## STATED TASK:
Quote every line of the entries below verbatim, from the first through the last.

····················

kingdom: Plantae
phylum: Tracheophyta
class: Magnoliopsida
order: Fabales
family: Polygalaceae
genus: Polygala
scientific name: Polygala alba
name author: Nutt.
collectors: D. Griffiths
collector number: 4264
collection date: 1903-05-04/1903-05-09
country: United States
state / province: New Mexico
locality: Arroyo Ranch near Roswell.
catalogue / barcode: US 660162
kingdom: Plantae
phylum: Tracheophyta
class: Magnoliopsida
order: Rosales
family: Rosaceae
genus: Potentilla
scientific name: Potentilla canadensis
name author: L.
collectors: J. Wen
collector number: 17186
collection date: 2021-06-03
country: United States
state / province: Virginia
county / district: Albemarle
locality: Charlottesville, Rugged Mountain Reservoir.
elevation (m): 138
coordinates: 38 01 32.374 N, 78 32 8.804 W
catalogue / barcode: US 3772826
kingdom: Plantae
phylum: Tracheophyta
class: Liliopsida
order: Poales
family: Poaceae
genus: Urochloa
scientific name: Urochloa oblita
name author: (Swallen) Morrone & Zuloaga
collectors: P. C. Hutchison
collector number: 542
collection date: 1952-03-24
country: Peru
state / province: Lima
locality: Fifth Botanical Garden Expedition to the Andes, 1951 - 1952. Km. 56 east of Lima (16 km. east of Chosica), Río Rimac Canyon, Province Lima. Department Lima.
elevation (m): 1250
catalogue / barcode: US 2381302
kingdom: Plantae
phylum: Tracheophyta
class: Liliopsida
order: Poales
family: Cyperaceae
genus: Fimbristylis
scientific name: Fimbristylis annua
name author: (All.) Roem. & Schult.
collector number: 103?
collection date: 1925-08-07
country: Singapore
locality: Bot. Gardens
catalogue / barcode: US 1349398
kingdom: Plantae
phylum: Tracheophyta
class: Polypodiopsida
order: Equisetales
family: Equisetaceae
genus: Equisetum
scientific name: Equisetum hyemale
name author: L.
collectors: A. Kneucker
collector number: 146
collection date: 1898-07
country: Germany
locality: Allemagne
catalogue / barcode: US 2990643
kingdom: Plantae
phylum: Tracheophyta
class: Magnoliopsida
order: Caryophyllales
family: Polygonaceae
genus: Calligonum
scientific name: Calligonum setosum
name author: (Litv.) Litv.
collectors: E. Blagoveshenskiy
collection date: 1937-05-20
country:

····················

## TASK SOLUTION:
kingdom: Plantae
phylum: Tracheophyta
class: Magnoliopsida
order: Fabales
family: Polygalaceae
genus: Polygala
scientific name: Polygala alba
name author: Nutt.
collectors: D. Griffiths
collector number: 4264
collection date: 1903-05-04/1903-05-09
country: United States
state / province: New Mexico
locality: Arroyo Ranch near Roswell.
catalogue / barcode: US 660162
kingdom: Plantae
phylum: Tracheophyta
class: Magnoliopsida
order: Rosales
family: Rosaceae
genus: Potentilla
scientific name: Potentilla canadensis
name author: L.
collectors: J. Wen
collector number: 17186
collection date: 2021-06-03
country: United States
state / province: Virginia
county / district: Albemarle
locality: Charlottesville, Rugged Mountain Reservoir.
elevation (m): 138
coordinates: 38 01 32.374 N, 78 32 8.804 W
catalogue / barcode: US 3772826
kingdom: Plantae
phylum: Tracheophyta
class: Liliopsida
order: Poales
family: Poaceae
genus: Urochloa
scientific name: Urochloa oblita
name author: (Swallen) Morrone & Zuloaga
collectors: P. C. Hutchison
collector number: 542
collection date: 1952-03-24
country: Peru
state / province: Lima
locality: Fifth Botanical Garden Expedition to the Andes, 1951 - 1952. Km. 56 east of Lima (16 km. east of Chosica), Río Rimac Canyon, Province Lima. Department Lima.
elevation (m): 1250
catalogue / barcode: US 2381302
kingdom: Plantae
phylum: Tracheophyta
class: Liliopsida
order: Poales
family: Cyperaceae
genus: Fimbristylis
scientific name: Fimbristylis annua
name author: (All.) Roem. & Schult.
collector number: 103?
collection date: 1925-08-07
country: Singapore
locality: Bot. Gardens
catalogue / barcode: US 1349398
kingdom: Plantae
phylum: Tracheophyta
class: Polypodiopsida
order: Equisetales
family: Equisetaceae
genus: Equisetum
scientific name: Equisetum hyemale
name author: L.
collectors: A. Kneucker
collector number: 146
collection date: 1898-07
country: Germany
locality: Allemagne
catalogue / barcode: US 2990643
kingdom: Plantae
phylum: Tracheophyta
class: Magnoliopsida
order: Caryophyllales
family: Polygonaceae
genus: Calligonum
scientific name: Calligonum setosum
name author: (Litv.) Litv.
collectors: E. Blagoveshenskiy
collection date: 1937-05-20
country:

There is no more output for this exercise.